Using CFD, we model the flow field, the temperature distribution, and the trajectories of injected particles during atmospheric and suspension plasma spraying, plasma-spray physical vapor deposition (PS-PVD), and aerosol spraying. Thereby, we obtain an understanding of the experimentally hard-to-access processes. In addition, we simulate the microstructure in particular of the coatings applied by PS-PVD with aid of Monte-Carlo calculations for the transport of the material clusters as a function of the process parameters.

Life-Time of Thermal Barrier Coatings

Life-Time of Thermal Barrier CoatingsLeft: stress distribution in a thermal barrier coating at the interface to the bond coat for a real surface topography; right: life-time calculation for a simplified surface topography

We complement the time-consuming experimental investigation of the failure of coating systems by the modelling of the failure mechanism. Thermal barrier coatings for gas turbines contribute much to both their reliability and their safety. We thus developed a statistical model of the life-time and its variance for this multilayer system which includes the changes in the layer structure and the material properties under operation. The mechanical stresses are calculated as a function of time, that weaken the material by an subcritical crack growth and ultimately lead to failure of the coating.

Process Simulation of Field Assisted Sintering

Process Simulation of Field Assisted SinteringLeft: Temperature field calculated during field assisted sintering; Right: Microstructural development simulated with the Monte Carlo method

In the field of sintering of ceramics, we conduct simulations of innovative fabrication processes, such as Field Assisted Sintering (FAST/SPS) and Flash Sintering. In order to develop a strategy to control and enhance the process, finite element analysis are carried out that predict the temperature field and its transient development. The resulting microstructures are simulated with the help of the Monte Carlo method, which allows us to observe the dynamics of densification, grain growth, and pore coarsening.

Gas Transport in Gas Separation Membranes

Gas Transport in Gas Separation MembranesSimulated flow field in a real porous support of a oxygen conduction membrane

The structure of membrane supports for gas separation of membrane reactors decisively affect the overall performance of the complete membrane assemblage. The flux through the multi-layered membrane is calculated using e.g. the Binary Friction model as a function of operating configurations (pressure, gas composition, with/without sweep gas, orientation of the support). The necessary transport parameters we either measure experimentally or obtain them by simulations carried out on real microstructures (e.g. computed tomography). With help of the obtained relations we developed strategies to optimize the microstructure that are now transferred to practise.

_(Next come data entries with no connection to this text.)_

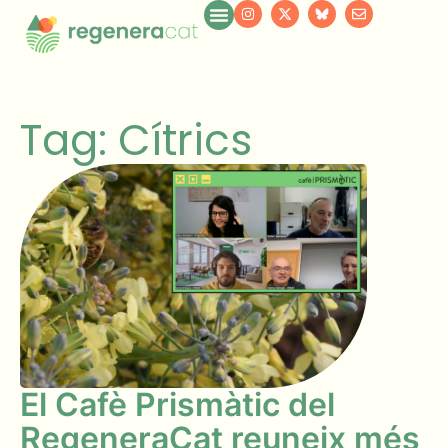
Tag: Cítrics
El Cafè Prismàtic del
RegeneraCat reuneix més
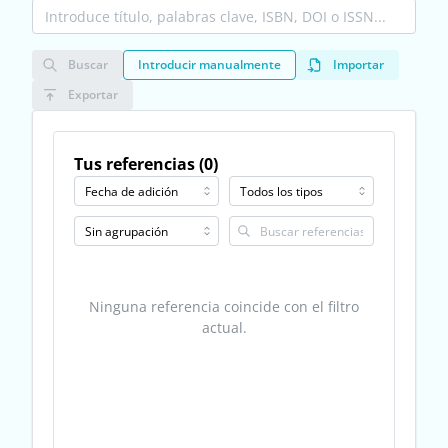
Buscar
Introducir manualmente
Importar
Exportar
Tus referencias (0)
Ninguna referencia coincide con el filtro
actual.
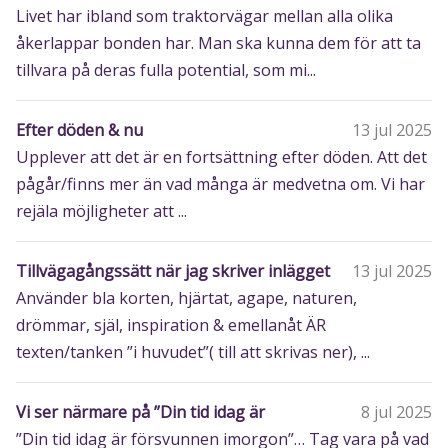
Livet har ibland som traktorvägar mellan alla olika
åkerlappar bonden har. Man ska kunna dem för att ta
tillvara på deras fulla potential, som mi...
Efter döden & nu
13 jul 2025
Upplever att det är en fortsättning efter döden. Att det
pågår/finns mer än vad många är medvetna om. Vi har
rejäla möjligheter att ...
Tillvägagångssätt när jag skriver inlägget
13 jul 2025
Använder bla korten, hjärtat, agape, naturen,
drömmar, själ, inspiration & emellanåt ÄR
texten/tanken ”i huvudet”( till att skrivas ner), ...
Vi ser närmare på ”Din tid idag är
8 jul 2025
”Din tid idag är försvunnen imorgon”… Tag vara på vad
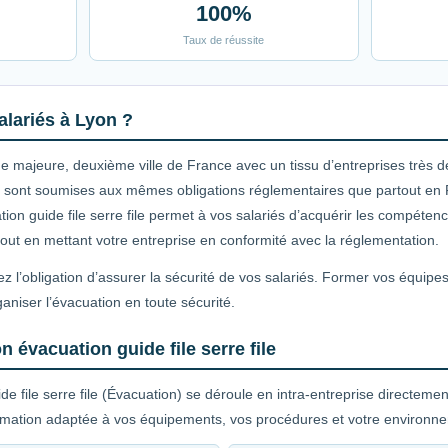
100%
Taux de réussite
alariés à Lyon ?
 majeure, deuxième ville de France avec un tissu d’entreprises très d
ire sont soumises aux mêmes obligations réglementaires que partout en 
ation guide file serre file permet à vos salariés d’acquérir les compéte
, tout en mettant votre entreprise en conformité avec la réglementation.
z l’obligation d’assurer la sécurité de vos salariés. Former vos équipe
rganiser l’évacuation en toute sécurité.
 évacuation guide file serre file
de file serre file (Évacuation) se déroule en intra-entreprise directeme
rmation adaptée à vos équipements, vos procédures et votre environnem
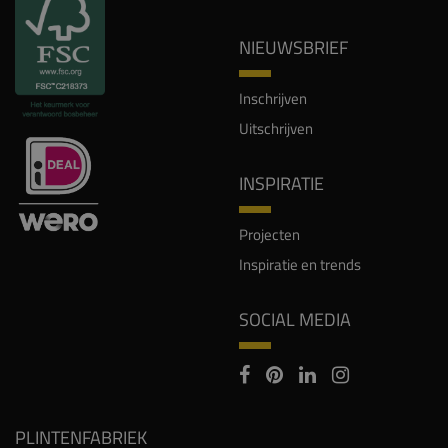
NIEUWSBRIEF
Inschrijven
Uitschrijven
INSPIRATIE
Projecten
Inspiratie en trends
SOCIAL MEDIA
PLINTENFABRIEK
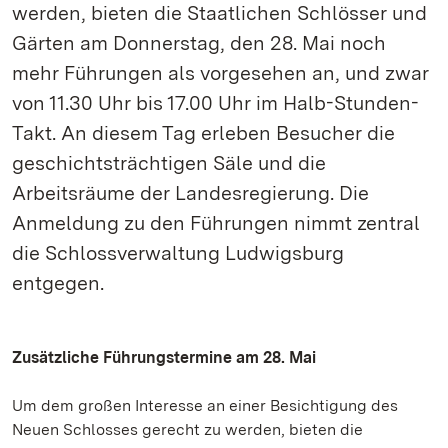
werden, bieten die Staatlichen Schlösser und
Gärten am Donnerstag, den 28. Mai noch
mehr Führungen als vorgesehen an, und zwar
von 11.30 Uhr bis 17.00 Uhr im Halb-Stunden-
Takt. An diesem Tag erleben Besucher die
geschichtsträchtigen Säle und die
Arbeitsräume der Landesregierung. Die
Anmeldung zu den Führungen nimmt zentral
die Schlossverwaltung Ludwigsburg
entgegen.
Zusätzliche Führungstermine am 28. Mai
Um dem großen Interesse an einer Besichtigung des
Neuen Schlosses gerecht zu werden, bieten die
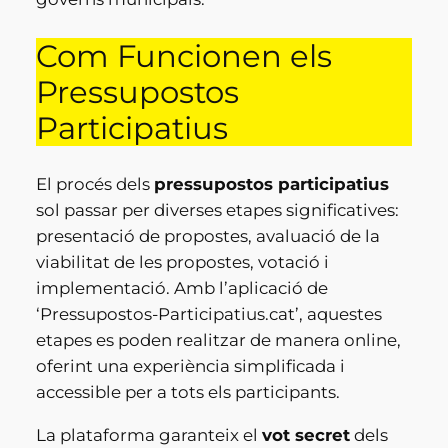
Com Funcionen els
Pressupostos
Participatius
El procés dels
pressupostos participatius
sol passar per diverses etapes significatives:
presentació de propostes, avaluació de la
viabilitat de les propostes, votació i
implementació. Amb l’aplicació de
‘Pressupostos-Participatius.cat’, aquestes
etapes es poden realitzar de manera online,
oferint una experiència simplificada i
accessible per a tots els participants.
La plataforma garanteix el
vot secret
dels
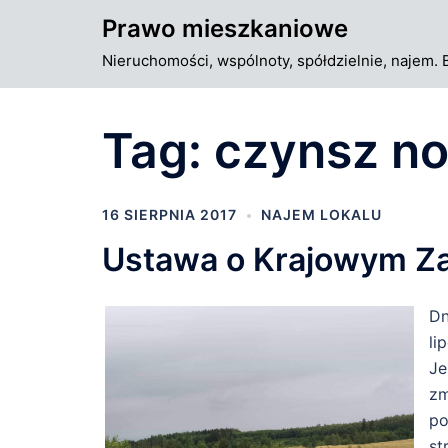
Przejdź
Prawo mieszkaniowe
do
Nieruchomości, wspólnoty, spółdzielnie, najem. 
treści
Tag:
czynsz n
16 SIERPNIA 2017
NAJEM LOKALU
Ustawa o Krajowym Z
Dn
li
Je
zm
po
st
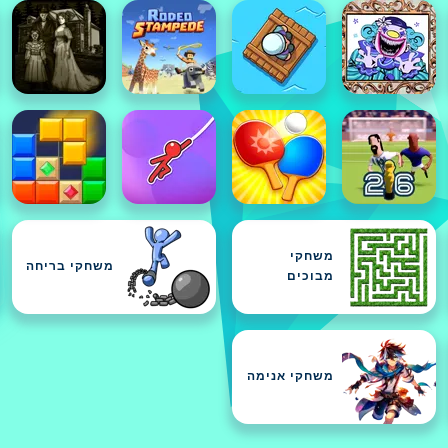
משחקי
משחקי בריחה
מבוכים
משחקי אנימה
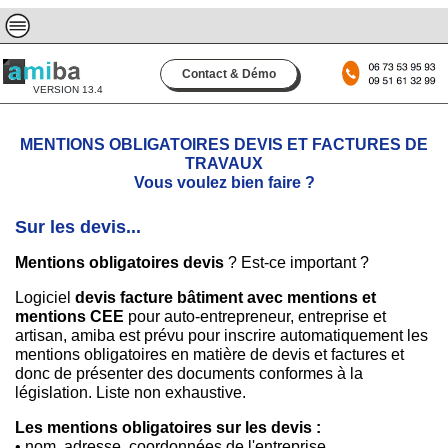
Contact & Démo
VERSION 13.4
MENTIONS OBLIGATOIRES DEVIS ET FACTURES DE
TRAVAUX
Vous voulez bien faire ?
Sur les devis...
Mentions obligatoires devis
? Est-ce important ?
Logiciel
devis
facture bâtiment avec mentions et
mentions CEE
pour auto-entrepreneur, entreprise et
artisan, amiba est prévu pour inscrire automatiquement les
mentions obligatoires en matière de devis et factures et
donc de présenter des documents conformes à la
législation. Liste non exhaustive.
Les mentions obligatoires sur les devis :
• nom, adresse, coordonnées de l'entreprise,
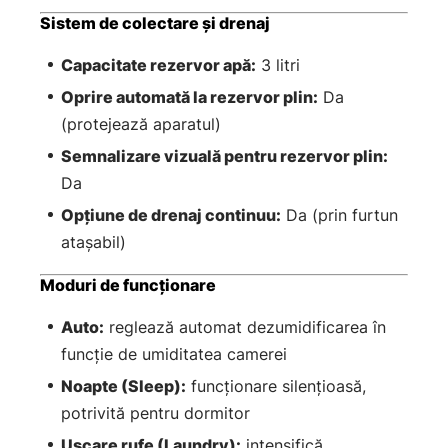
Sistem de colectare și drenaj
Capacitate rezervor apă:
3 litri
Oprire automată la rezervor plin:
Da
(protejează aparatul)
Semnalizare vizuală pentru rezervor plin:
Da
Opțiune de drenaj continuu:
Da (prin furtun
atașabil)
Moduri de funcționare
Auto:
reglează automat dezumidificarea în
funcție de umiditatea camerei
Noapte (Sleep):
funcționare silențioasă,
potrivită pentru dormitor
Uscare rufe (Laundry):
intensifică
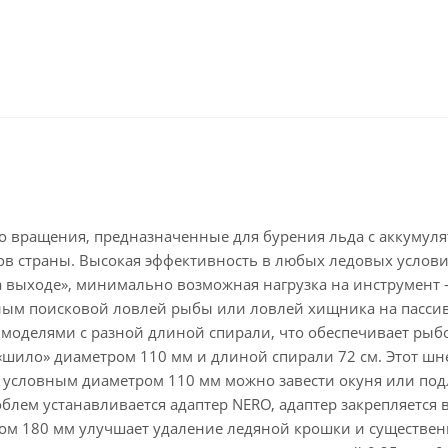
о вращения, предназначенные для бурения льда с аккумуля
 страны. Высокая эффективность в любых ледовых условиях
 выходе», минимально возможная нагрузка на инструмент 
ым поисковой ловлей рыбы или ловлей хищника на пассив
а моделями с разной длиной спирали, что обеспечивает ры
«шило» диаметром 110 мм и длиной спирали 72 см. Этот шн
у условным диаметром 110 мм можно завести окуня или по
лем устанавливается адаптер NERO, адаптер закрепляется в
ом 180 мм улучшает удаление ледяной крошки и существенн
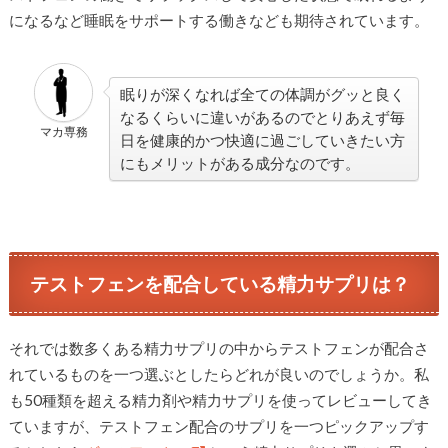
になるなど睡眠をサポートする働きなども期待されています。
眠りが深くなれば全ての体調がグッと良く
なるくらいに違いがあるのでとりあえず毎
マカ専務
日を健康的かつ快適に過ごしていきたい方
にもメリットがある成分なのです。
テストフェンを配合している精力サプリは？
それでは数多くある精力サプリの中からテストフェンが配合さ
れているものを一つ選ぶとしたらどれが良いのでしょうか。私
も50種類を超える精力剤や精力サプリを使ってレビューしてき
ていますが、テストフェン配合のサプリを一つピックアップす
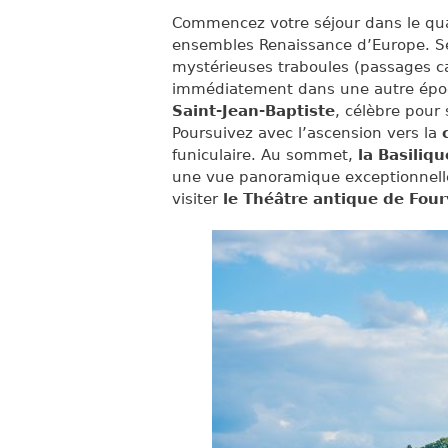
Commencez votre séjour dans le qu
ensembles Renaissance d’Europe. Ses
mystérieuses traboules (passages c
immédiatement dans une autre épo
Saint-Jean-Baptiste
, célèbre pour
Poursuivez avec l’ascension vers la
funiculaire. Au sommet,
la Basiliq
une vue panoramique exceptionnelle
visiter
le Théâtre antique de Four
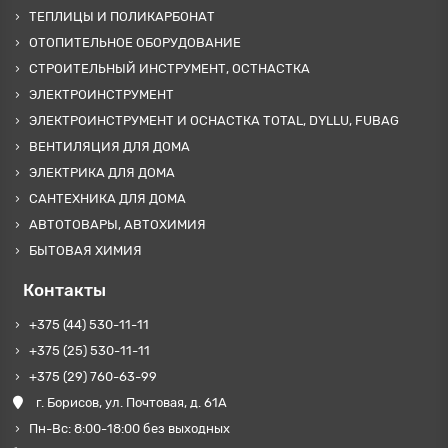
ТЕПЛИЦЫ И ПОЛИКАРБОНАТ
ОТОПИТЕЛЬНОЕ ОБОРУДОВАНИЕ
СТРОИТЕЛЬНЫЙ ИНСТРУМЕНТ, ОСТНАСТКА
ЭЛЕКТРОИНСТРУМЕНТ
ЭЛЕКТРОИНСТРУМЕНТ И ОСНАСТКА TOTAL, DYLLU, FUBAG
ВЕНТИЛЯЦИЯ ДЛЯ ДОМА
ЭЛЕКТРИКА ДЛЯ ДОМА
САНТЕХНИКА ДЛЯ ДОМА
АВТОТОВАРЫ, АВТОХИМИЯ
БЫТОВАЯ ХИМИЯ
Контакты
+375 (44) 530-11-11
+375 (25) 530-11-11
+375 (29) 760-63-99
г. Борисов, ул. Почтовая, д. 61А
Пн-Вс: 8:00-18:00 без выходных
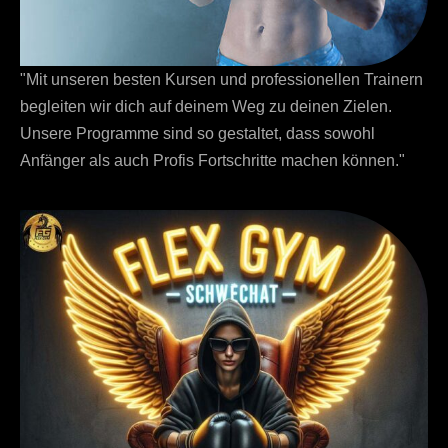
"Mit unseren besten Kursen und professionellen Trainern
begleiten wir dich auf deinem Weg zu deinen Zielen.
Unsere Programme sind so gestaltet, dass sowohl
Anfänger als auch Profis Fortschritte machen können."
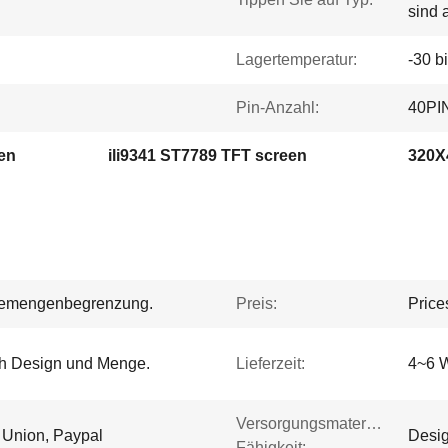
sind 
Lagertemperatur:
-30 b
Pin-Anzahl:
40PIN
een
ili9341 ST7789 TFT screen
320X4
hmemengenbegrenzung.
Preis:
Price
ach Design und Menge.
Lieferzeit:
4~6 
Versorgungsmaterial-
n Union, Paypal
Desig
Fähigkeit:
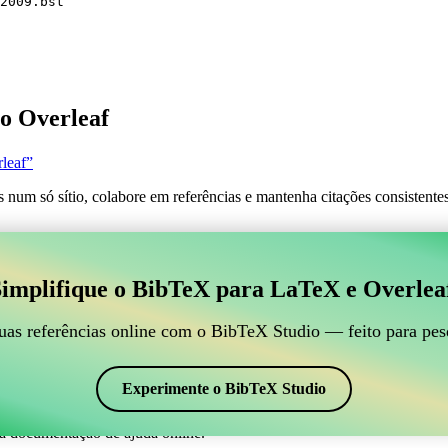
2009.bst
o Overleaf
leaf”
s num só sítio, colabore em referências e mantenha citações consistent
 para gerir suas referências BibTeX, que se conecte ao
implifique o BibTeX para LaTeX e Overlea
line para gerir suas referências BibTeX, que se conecte ao Overleaf?”
suas referências, citações e bibliografia no Overleaf, o CiteDrive pode
uas referências online com o BibTeX Studio — feito para pes
em seu projeto Overleaf.
 em vários estilos, incluindo pnas2009. Então, se você está procurando 
Experimente o BibTeX Studio
a documentação de ajuda online.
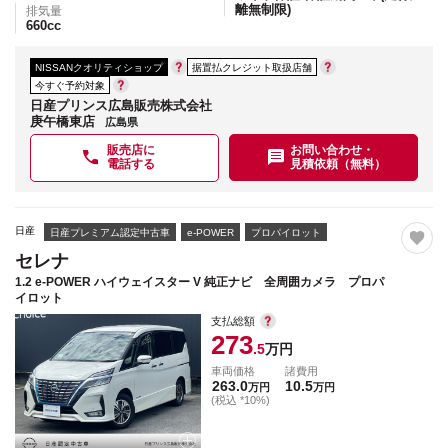
離無制限)
排気量
660
cc
NISSANクオリティショップ
据置払クレジット取扱店舗
今すぐ予約対象
日産プリンス広島販売株式会社
庚午橋東店
広島県
販売店に
お問い合わせ・
電話する
見積依頼（無料）
日産
日産プレミアム認定中古車
e-POWER
プロパイロット
セレナ
1.2 e-POWER ハイウェイスター V 純正ナビ 全周囲カメラ プロパ
イロット
支払総額
273
.5
万円
車両価格
諸費用
263.0
10.5
万円
万円
(税込 *10%)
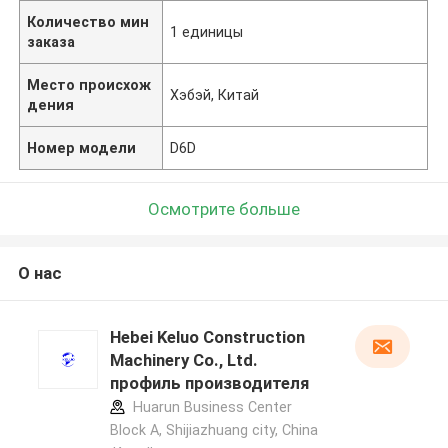
Количество мин
1 единицы
заказа
Место происхож
Хэбэй, Китай
дения
Номер модели
D6D
Осмотрите больше
О нас
Hebei Keluo Construction
Machinery Co., Ltd.
профиль производителя
Huarun Business Center
Block A, Shijiazhuang city, China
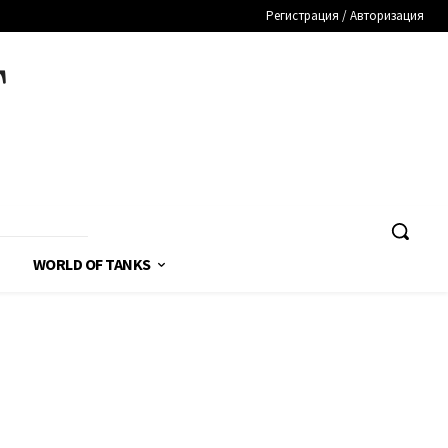
Регистрация / Авторизация
T
WORLD OF TANKS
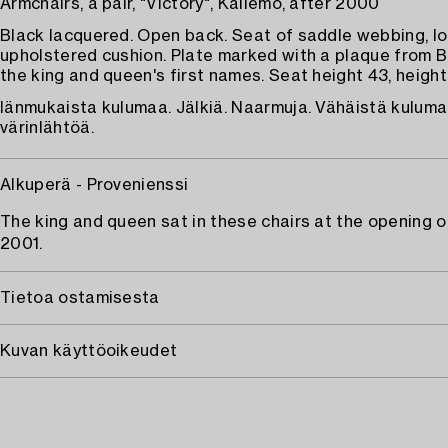
Armchairs, a pair, "Victory", Källemo, after 2000
Black lacquered. Open back. Seat of saddle webbing, lo
upholstered cushion. Plate marked with a plaque from 
the king and queen's first names. Seat height 43, height
Iänmukaista kulumaa. Jälkiä. Naarmuja. Vähäistä kuluma
värinlähtöä.
Alkuperä - Provenienssi
The king and queen sat in these chairs at the opening o
2001.
Tietoa ostamisesta
Kuvan käyttöoikeudet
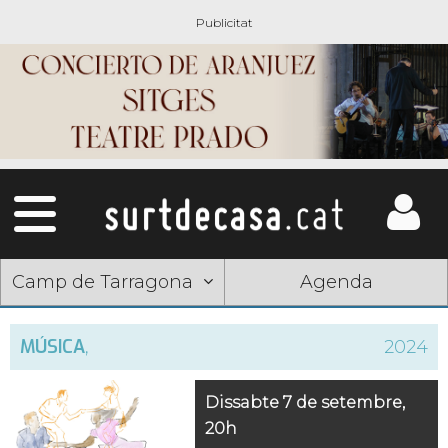
Camp de Tarragona
Agenda
MÚSICA
,
2024
Dissabte 7 de setembre,
20h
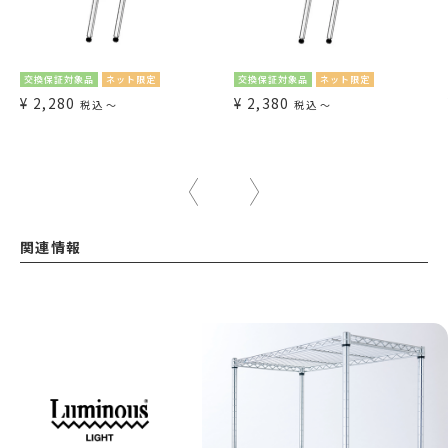
交換保証対象品
ネット限定
交換保証対象品
ネット限定
¥
2,280
¥
2,380
税込
〜
税込
〜
関連情報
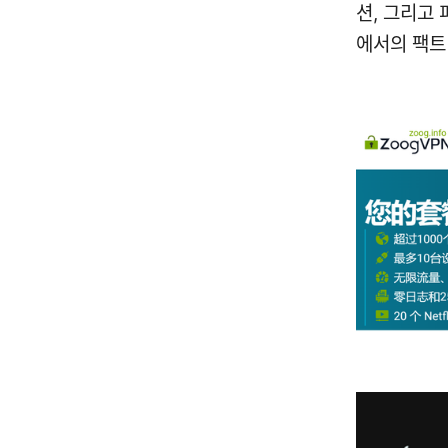
션, 그리고
에서의 팩트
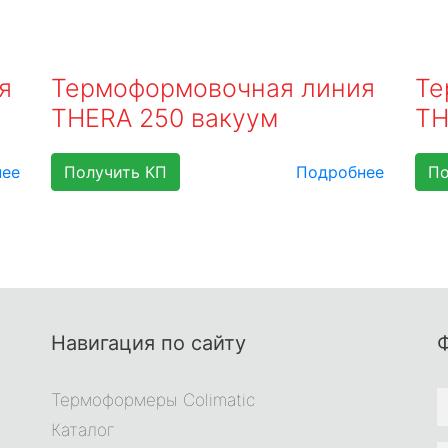
я
Термоформовочная линия
Те
THERA 250 вакуум
TH
нее
Получить КП
Подробнее
По
Навигация по сайту
Термоформеры Colimatic
Каталог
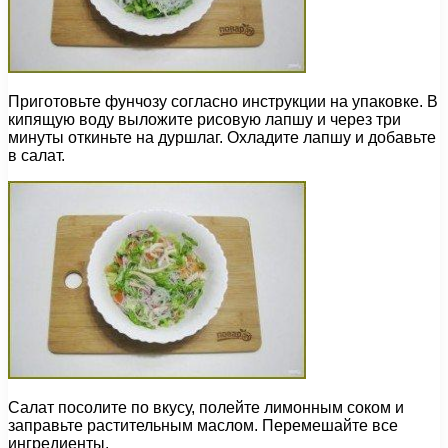
Приготовьте фунчозу согласно инструкции на упаковке. В
кипящую воду выложите рисовую лапшу и через три
минуты откиньте на дуршлаг. Охладите лапшу и добавьте
в салат.
Салат посолите по вкусу, полейте лимонным соком и
заправьте растительным маслом. Перемешайте все
ингредиенты.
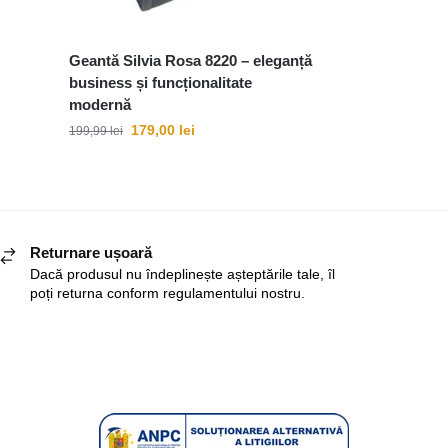
Geantă Silvia Rosa 8220 – eleganță
business și funcționalitate
modernă
179,00
lei
199,99
lei
Returnare ușoară
Dacă produsul nu îndeplinește așteptările tale, îl
poți returna conform regulamentului nostru.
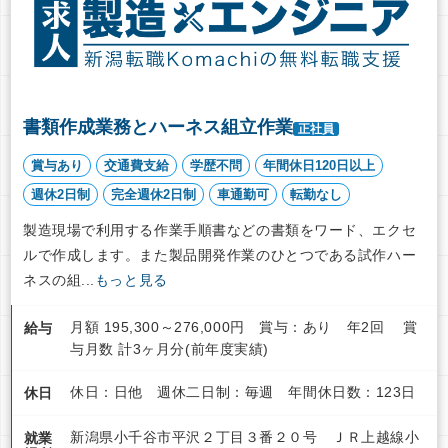
書類作成業務とハーネス組立作業
正社員
賞与あり
交通費支給
学歴不問
年間休日120日以上
週休2日制
完全週休2日制
車通勤可
転勤なし
製造現場で利用する作業手順書などの書類をワード、エクセ
ルで作成します。また製品開発作業のひとつである試作ハー
ネスの組...
もっと見る
月額 195,300～276,000円 賞与：あり 年2回 賞
給与
与月数 計3ヶ月分(前年度実績)
休日：日他 週休二日制：毎週 年間休日数：123日
休日
新潟県小千谷市平沢２丁目３番２０号 ＪＲ上越線小
就業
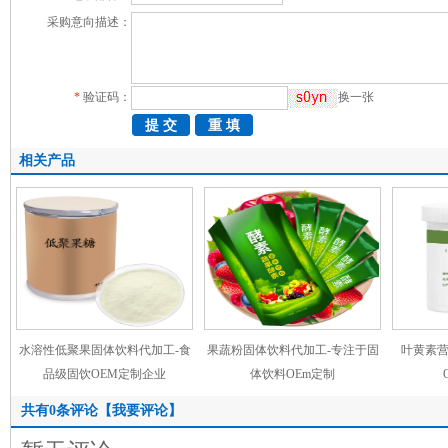
采购意向描述：
*
验证码：
换一张
相关产品
水溶性低聚果固体饮料代加工-食
果蔬粉固体饮料代加工-专注于固
叶黄素营
品级固饮OEM定制企业
体饮料OEm定制
共有
0
条评论
【我要评论】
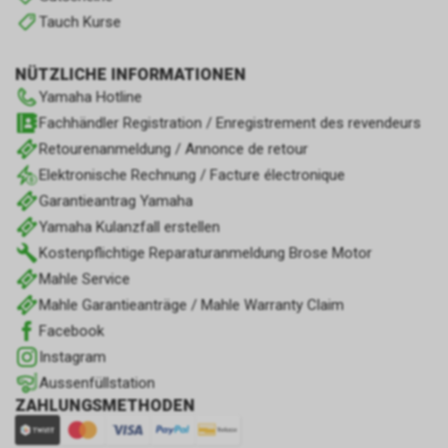
Tauch Kurse
NÜTZLICHE INFORMATIONEN
Yamaha Hotline
Fachhändler Registration / Enregistrement des revendeurs
Retourenanmeldung / Annonce de retour
Elektronische Rechnung / Facture électronique
Garantieantrag Yamaha
Yamaha Kulanzfall erstellen
Kostenpflichtige Reparaturanmeldung Brose Motor
Mahle Service
Mahle Garantieanträge / Mahle Warranty Claim
Facebook
Instagram
Aussenfüllstation
ZAHLUNGSMETHODEN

Mechanical Loads in All-Solid-State Batteries

Mechanical Loads in All-Solid-State BatteriesElastic stress state in a reconstructed three dimensional microstructure of a composite cathode made from LiCoO2 (LCO) / Li7La3Zr2O12 (LLZ) after charging the all-solid-state battery

In contrast to batteries with liquid electrolytes, dense-grained electrodes of all-solid-state batteries provide only a very small strain tolerance required for the volume change of the storage material during charging and discharging. This causes large mechanical stresses and material failure. Based on stress calculations in real microstructures (obtained at high resolution by scanning electron microscope sectional imaging, FIB-SEM), we design microstructures that are significantly more strain tolerant and thus generate almost no mechanical stresses while still fulfilling all prerequisites of electrode materials (conductivity and capacity).